I actually signed up for a writing workshop and, yesterday, I went to my first class. It's "A Vacation From Procrastination" being offered through Richard Hugo House. For two hours, I sat in the classroom and thought, "Ha. I don't need this workshop! This is so elementary! After all, I only have two chapters left on my first draft!"
... and then I went home and avoided my writing, and it occurred to me that I've had "two chapters" left for at least three weeks now. (I know, I know: you have much to learn, young Grasshopper.)
So obviously I do need this workshop, and I'm grateful to be able to take it. For those of you who may lack free Saturdays and/or proximity to Seattle, these are the exercises that will keep me occupied until the next class:
- Word of the Week: CLOUD (write 500 words somehow associated with it).
- Get up earlier or stay up later, and see how that affects my writing.
- Do an interview using a childhood photo of myself as the subject.
- Walk around my neighborhood and write about what I observe.
- Eavesdrop for dialogue.
- Collect sounds and smells (very visceral).
- Before I go to bed, write a phrase or sentence on a Post-It note and put it on the coffeemaker. When I first wake up, take that phrase as a starting point and write for 15 minutes.
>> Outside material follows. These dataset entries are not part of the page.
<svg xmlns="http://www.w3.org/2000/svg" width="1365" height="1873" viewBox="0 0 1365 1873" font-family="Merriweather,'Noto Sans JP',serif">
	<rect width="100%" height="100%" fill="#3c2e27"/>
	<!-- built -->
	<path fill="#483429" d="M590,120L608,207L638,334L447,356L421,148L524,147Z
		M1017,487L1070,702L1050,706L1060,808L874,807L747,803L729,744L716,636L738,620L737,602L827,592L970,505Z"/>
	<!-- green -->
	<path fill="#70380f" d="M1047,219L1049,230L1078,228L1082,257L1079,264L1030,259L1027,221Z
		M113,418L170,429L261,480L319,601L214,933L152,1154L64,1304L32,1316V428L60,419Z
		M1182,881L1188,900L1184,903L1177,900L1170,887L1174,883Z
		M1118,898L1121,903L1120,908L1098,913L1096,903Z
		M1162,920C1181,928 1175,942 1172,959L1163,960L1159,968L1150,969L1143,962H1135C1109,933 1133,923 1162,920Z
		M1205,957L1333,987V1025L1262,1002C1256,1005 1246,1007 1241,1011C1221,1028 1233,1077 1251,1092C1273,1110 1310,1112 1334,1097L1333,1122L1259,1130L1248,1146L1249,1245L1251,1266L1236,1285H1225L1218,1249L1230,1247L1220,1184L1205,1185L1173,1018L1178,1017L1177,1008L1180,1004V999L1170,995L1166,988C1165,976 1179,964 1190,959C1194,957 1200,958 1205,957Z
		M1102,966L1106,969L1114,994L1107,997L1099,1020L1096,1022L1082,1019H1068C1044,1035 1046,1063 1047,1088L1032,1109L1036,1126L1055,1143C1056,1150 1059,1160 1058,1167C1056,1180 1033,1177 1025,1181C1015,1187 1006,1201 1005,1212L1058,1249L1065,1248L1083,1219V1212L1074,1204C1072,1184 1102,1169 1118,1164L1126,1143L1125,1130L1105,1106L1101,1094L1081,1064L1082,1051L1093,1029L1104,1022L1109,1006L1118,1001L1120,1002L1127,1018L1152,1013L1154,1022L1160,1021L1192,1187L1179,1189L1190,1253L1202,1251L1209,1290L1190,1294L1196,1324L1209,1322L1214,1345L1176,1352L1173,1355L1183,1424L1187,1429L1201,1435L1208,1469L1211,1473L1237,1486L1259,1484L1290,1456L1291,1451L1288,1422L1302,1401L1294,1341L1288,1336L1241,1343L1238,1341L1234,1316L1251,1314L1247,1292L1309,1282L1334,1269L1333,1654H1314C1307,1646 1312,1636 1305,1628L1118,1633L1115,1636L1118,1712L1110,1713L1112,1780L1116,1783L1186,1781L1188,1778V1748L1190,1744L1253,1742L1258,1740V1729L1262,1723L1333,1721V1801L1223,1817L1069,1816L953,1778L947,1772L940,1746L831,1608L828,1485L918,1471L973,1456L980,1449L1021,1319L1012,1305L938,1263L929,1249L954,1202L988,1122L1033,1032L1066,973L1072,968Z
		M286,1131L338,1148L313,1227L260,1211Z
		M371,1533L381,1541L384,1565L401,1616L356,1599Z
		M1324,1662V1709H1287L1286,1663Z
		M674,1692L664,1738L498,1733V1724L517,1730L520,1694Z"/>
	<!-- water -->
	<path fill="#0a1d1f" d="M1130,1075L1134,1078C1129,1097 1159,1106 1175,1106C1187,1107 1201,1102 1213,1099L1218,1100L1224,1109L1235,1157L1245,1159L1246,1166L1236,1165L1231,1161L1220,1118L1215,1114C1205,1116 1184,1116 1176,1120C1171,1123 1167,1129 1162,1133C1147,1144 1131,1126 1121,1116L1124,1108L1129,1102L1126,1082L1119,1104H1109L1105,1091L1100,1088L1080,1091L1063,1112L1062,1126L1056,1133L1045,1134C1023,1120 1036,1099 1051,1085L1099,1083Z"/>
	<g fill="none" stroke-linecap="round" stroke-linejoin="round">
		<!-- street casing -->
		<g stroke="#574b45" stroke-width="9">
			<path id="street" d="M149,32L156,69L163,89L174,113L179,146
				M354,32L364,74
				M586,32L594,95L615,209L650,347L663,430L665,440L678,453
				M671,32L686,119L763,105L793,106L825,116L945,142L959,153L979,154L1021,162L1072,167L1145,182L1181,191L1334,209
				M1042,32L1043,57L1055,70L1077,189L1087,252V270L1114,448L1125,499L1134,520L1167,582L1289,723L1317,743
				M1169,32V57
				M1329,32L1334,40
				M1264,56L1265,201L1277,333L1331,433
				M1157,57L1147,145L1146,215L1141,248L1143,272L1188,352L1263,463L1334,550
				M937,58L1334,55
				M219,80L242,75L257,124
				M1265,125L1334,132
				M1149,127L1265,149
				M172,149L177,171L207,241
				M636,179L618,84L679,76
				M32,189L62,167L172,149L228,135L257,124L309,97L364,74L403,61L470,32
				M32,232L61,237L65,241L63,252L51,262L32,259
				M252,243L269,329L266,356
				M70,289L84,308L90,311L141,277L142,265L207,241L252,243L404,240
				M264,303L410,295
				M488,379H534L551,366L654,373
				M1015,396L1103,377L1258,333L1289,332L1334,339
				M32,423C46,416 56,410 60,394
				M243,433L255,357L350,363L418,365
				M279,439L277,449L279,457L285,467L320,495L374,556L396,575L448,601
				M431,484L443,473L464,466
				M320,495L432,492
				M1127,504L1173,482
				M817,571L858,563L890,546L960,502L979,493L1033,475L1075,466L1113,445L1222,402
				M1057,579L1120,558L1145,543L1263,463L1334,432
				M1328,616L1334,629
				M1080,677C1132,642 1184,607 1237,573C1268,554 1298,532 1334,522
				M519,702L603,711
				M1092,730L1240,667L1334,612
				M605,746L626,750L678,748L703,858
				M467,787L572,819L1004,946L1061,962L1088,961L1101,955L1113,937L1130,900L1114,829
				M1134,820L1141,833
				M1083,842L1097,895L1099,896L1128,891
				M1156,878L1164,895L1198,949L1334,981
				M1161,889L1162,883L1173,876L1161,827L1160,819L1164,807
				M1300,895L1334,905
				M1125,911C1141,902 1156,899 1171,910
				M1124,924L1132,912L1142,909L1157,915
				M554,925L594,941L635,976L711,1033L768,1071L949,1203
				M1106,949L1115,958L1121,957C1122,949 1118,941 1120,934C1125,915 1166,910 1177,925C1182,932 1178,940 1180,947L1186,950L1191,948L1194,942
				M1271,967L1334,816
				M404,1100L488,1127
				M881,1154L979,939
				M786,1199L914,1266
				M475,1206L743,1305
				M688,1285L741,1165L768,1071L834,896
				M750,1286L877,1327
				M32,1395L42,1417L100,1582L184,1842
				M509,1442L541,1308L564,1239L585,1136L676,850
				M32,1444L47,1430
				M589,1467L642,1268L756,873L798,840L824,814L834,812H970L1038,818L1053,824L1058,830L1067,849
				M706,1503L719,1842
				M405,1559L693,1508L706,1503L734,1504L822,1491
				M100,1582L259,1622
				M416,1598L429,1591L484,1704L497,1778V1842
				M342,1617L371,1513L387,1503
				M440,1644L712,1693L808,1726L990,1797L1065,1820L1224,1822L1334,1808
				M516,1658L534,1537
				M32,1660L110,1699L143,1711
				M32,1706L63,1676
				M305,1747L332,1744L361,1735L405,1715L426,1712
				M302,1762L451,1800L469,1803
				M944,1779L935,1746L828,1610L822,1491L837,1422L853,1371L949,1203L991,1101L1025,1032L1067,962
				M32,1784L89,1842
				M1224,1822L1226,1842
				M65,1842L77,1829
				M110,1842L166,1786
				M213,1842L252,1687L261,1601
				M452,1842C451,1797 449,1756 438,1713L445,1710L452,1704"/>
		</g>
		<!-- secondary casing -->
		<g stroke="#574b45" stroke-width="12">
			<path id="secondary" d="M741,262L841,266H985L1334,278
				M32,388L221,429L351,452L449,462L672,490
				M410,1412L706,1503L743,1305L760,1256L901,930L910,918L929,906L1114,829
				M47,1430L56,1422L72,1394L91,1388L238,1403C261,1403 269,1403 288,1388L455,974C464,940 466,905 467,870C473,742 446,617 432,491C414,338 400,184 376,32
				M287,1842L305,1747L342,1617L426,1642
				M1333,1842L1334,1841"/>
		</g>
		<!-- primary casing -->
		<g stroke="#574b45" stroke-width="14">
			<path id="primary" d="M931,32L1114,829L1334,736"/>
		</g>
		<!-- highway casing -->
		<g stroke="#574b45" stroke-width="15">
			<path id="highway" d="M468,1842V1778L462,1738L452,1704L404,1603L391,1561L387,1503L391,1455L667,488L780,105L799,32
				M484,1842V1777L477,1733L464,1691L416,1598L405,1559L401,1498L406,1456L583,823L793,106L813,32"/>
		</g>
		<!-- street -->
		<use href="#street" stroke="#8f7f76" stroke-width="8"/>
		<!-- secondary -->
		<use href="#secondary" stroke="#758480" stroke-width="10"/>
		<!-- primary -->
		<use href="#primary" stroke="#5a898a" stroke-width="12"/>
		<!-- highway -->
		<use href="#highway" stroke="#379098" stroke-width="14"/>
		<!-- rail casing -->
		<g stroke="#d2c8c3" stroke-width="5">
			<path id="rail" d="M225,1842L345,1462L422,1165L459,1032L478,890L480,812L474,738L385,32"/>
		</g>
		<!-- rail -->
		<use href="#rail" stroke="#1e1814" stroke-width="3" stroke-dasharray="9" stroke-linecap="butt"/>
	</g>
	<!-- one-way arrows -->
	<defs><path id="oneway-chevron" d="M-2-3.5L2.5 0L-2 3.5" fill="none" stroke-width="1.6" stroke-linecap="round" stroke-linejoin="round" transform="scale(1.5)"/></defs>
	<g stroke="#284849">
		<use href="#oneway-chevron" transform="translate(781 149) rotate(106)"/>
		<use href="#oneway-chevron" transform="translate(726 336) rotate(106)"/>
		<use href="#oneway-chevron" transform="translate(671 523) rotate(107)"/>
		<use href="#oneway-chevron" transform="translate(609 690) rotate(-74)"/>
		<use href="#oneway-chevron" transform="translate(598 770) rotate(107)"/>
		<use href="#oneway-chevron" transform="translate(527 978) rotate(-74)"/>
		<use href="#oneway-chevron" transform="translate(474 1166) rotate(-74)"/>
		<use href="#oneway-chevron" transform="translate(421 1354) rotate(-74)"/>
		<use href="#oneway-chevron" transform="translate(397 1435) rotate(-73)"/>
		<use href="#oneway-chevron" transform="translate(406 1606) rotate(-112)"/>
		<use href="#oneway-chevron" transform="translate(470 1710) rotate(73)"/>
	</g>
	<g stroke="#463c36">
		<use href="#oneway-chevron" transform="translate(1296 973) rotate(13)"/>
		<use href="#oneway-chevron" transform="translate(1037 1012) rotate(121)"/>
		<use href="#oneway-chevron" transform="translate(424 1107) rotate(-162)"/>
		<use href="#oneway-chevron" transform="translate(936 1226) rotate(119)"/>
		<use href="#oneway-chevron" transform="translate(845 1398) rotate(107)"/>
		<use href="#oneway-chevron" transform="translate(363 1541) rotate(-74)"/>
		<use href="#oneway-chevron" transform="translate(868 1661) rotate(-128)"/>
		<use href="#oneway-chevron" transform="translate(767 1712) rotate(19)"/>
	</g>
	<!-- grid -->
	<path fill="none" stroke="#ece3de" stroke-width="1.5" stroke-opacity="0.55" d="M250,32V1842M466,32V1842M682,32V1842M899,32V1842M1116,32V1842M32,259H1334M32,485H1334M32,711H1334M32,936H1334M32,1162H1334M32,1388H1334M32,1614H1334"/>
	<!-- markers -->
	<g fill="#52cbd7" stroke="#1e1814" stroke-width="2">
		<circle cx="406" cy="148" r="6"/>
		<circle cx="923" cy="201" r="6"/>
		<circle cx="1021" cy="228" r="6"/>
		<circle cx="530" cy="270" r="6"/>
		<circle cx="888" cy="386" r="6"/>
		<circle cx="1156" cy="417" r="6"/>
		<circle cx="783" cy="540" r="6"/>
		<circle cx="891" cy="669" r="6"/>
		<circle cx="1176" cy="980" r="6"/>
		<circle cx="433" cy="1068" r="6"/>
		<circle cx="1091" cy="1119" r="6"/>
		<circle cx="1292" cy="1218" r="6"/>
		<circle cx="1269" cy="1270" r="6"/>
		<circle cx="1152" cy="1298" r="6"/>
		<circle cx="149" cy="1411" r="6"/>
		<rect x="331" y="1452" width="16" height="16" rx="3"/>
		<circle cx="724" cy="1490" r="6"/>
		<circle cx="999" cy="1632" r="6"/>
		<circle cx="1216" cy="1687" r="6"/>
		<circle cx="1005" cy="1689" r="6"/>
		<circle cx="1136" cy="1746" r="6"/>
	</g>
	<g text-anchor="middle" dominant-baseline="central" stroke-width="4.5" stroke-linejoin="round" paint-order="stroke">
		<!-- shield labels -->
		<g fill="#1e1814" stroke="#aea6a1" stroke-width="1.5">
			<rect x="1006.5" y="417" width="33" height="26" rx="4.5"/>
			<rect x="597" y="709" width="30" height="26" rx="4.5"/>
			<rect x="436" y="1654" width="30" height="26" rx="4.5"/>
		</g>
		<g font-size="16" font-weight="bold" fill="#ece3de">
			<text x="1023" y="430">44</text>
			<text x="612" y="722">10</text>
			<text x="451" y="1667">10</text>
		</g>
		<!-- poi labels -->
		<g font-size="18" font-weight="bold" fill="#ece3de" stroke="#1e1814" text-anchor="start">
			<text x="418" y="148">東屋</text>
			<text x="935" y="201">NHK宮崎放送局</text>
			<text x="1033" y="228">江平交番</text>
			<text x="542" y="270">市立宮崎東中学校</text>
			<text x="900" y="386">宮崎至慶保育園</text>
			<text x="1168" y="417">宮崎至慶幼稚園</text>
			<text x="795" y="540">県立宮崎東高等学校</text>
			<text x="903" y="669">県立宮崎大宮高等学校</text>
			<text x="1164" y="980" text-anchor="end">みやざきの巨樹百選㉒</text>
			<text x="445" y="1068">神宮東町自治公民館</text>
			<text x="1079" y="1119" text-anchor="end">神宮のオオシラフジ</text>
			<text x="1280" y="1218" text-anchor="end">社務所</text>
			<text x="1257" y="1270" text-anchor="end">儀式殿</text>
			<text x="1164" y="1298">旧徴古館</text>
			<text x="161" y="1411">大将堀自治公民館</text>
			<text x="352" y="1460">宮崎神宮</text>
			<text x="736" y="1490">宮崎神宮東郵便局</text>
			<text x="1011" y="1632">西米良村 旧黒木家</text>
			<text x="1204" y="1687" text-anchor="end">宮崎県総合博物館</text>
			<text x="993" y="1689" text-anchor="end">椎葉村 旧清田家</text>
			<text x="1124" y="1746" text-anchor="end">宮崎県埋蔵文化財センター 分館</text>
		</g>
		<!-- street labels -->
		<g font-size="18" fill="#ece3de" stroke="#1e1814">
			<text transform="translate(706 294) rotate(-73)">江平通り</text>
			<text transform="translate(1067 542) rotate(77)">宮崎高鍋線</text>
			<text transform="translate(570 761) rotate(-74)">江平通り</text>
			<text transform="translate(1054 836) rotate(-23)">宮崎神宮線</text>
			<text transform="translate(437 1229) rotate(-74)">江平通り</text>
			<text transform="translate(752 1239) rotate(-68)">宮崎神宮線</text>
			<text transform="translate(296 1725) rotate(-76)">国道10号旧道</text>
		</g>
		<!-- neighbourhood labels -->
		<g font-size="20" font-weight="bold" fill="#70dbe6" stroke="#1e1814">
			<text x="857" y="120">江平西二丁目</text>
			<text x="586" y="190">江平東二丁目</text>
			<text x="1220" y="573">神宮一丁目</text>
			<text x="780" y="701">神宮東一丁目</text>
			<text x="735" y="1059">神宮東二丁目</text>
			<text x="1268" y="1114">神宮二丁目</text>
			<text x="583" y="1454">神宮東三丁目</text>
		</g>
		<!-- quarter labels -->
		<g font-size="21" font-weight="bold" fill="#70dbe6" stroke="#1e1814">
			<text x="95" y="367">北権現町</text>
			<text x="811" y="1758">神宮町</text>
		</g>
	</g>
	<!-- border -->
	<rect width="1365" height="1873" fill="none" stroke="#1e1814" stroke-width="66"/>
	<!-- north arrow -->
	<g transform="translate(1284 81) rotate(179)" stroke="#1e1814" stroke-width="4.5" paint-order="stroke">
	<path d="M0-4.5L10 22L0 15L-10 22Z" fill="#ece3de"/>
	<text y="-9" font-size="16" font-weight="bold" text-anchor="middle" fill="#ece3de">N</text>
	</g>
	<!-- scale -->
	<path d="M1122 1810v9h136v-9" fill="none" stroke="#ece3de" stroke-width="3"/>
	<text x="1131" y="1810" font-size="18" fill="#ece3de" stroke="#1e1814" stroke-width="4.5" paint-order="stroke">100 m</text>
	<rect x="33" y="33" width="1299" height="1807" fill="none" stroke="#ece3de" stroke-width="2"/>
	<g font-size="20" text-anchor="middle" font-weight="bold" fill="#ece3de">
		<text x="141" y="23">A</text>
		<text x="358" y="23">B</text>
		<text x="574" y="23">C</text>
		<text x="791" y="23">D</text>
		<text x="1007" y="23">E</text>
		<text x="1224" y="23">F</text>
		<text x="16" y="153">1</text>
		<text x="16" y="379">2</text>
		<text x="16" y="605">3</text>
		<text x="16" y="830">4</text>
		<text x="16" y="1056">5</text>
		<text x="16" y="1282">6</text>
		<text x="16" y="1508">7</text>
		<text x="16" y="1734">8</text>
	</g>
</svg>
- Turn "no" into "yes"... give in to something I normally refuse and see what happens.
- Sit at my desk every day for at least 15 minutes, even if I don't do anything.
- Observe a media boycott--turn off the TV, put down the newspaper, and go without stories so I feel forced to create my own.
That last one will be the most difficult for me. With the current situation in the Middle East--not to mention midterm elections on the horizon--I can't in good conscience stop reading the news. I have, however, resolved not to watch television, read novels, or surf blogs for more than 15 minutes a day. The horror! The horror!
So if anyone wants to cheer on my efforts, feel free. And if anyone wants to join me doing these writing assignments, let the DSW know so that we can cheer you, too!
6 comments:
Since I'm not a writer, I'm going to cheer you on. LOL
But blogging for only 15 minutes a day????
I can tell you right now that numbers 9 and 10 are what matters. But the most importatn one of all is to be forgiving of yourself. Tell yourself: "It's okay if I only write one sentence today and it's crap. I just have to sit down and write that one sentence." And then when you sit down, you'll write more than that, of course.
I want to read the end of the novel. I'm on tenterhooks here.
Kate,
I can't imagine you only reading for 15 minutes-it's so unlike you. This reminds me of when your mean mother used to hold your favorite series of books hostage until your room was clean!
Good luck with the writing.
LOL @ Your mom holding your books hostage. I thought I was the only one.
Some of those were very intersting! Thing I never would have thought of. I'll be cheering you on! Make sure you use part of your 15 mintues to keep us updated on your progress.
Update for y'all: I didn't feel deprived of media on Saturday or Sunday because I was running a bachelorette party and visiting The Boyfriend's family.
But Monday and Tuesday... woah, doggie. Never before have I noticed myself seriously craving TV. I normally don't watch it at all during the summer. But I do watch movies. And I love TV shows on DVD... was seriously feenin' for some Firefly.
The upshot is that, with no one else's stories to distract me, I was incredibly productive. I finished a freelance writing assignment on Monday (woohoo! 9 hours of writing curriculum for Ethan Frome!) Then yesterday I figured out what was ticking me off about my novel and FINALLY finished chapter sixteen.
I was so exhausted after all my productivity that I succumbed to the temptation of a Candice Hern novel last night. But it wasn't enjoyable. I felt guilty and gross, the way you feel after ripping into a bag of Doritoes after weeks of organic food.
The novel was fine. I'm just ashamed of myself for "cheating" on the media boycott!
No more novels for Kate D. Now, back to productivity...
Thank f-ing GOD Kate. I can't WAIT to read chapter 16.
I, trapped in a blackout zone for 3 days, did no writing. Tomorrow, I hope. I'm feeling discouraged right now and will post about it soon.